**EXERCISE DESCRIPTION**
Tally the lines in the entries below where the string "that" occurs. Reply with the total alone.

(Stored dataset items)
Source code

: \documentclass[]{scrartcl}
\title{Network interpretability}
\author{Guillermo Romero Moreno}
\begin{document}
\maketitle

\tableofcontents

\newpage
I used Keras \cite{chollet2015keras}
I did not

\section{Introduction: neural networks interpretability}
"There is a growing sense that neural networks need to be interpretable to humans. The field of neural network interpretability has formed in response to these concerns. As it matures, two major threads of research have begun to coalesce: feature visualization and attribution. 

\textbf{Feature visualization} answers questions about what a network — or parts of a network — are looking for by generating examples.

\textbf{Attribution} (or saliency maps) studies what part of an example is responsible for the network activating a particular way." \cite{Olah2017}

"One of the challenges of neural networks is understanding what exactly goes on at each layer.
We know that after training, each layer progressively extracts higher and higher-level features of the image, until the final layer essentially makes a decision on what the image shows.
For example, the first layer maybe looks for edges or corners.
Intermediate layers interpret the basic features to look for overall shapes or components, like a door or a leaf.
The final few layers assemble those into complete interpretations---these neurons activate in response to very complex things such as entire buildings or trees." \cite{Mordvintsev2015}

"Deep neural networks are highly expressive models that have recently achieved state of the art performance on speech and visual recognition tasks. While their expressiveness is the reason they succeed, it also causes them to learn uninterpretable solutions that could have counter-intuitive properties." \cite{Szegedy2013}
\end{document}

...

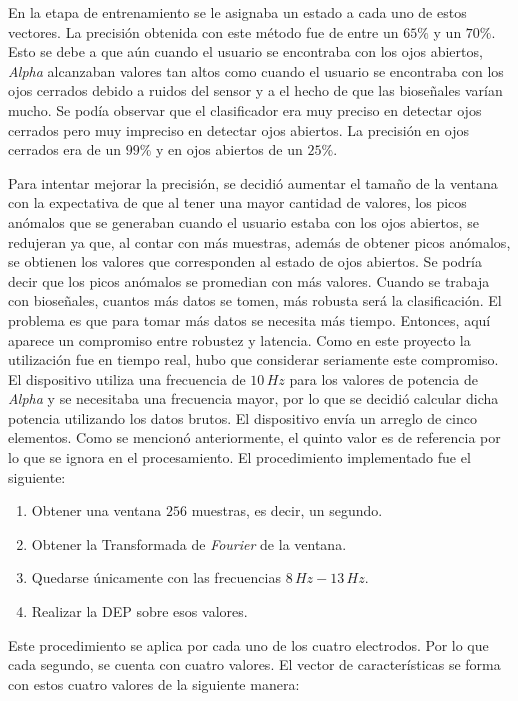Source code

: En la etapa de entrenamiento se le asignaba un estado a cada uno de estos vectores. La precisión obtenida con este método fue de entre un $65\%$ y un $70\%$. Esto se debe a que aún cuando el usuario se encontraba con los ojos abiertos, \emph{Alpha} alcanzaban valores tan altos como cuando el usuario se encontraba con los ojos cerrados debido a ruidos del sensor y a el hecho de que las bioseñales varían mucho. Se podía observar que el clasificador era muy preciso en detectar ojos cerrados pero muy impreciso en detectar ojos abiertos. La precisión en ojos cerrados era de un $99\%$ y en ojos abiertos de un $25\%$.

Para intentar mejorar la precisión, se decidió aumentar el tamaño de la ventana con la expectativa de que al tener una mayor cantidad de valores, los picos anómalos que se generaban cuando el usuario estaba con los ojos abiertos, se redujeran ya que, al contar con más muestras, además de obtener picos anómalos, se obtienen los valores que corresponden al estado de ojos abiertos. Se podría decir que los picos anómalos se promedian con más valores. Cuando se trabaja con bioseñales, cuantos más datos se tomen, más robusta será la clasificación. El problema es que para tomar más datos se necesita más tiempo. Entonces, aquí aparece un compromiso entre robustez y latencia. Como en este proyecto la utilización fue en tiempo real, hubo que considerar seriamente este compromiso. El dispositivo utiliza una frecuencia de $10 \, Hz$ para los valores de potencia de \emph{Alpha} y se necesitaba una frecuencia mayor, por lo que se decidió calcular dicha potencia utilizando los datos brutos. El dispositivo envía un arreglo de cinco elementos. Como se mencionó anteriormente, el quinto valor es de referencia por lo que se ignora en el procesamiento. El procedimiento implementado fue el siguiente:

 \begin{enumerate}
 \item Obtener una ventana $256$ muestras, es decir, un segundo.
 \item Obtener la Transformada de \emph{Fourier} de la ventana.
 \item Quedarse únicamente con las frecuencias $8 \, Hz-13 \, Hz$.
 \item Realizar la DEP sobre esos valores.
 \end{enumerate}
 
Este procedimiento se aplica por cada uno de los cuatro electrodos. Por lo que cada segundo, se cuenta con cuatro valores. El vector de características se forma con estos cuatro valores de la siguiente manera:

**SOLUTION BELOW**
3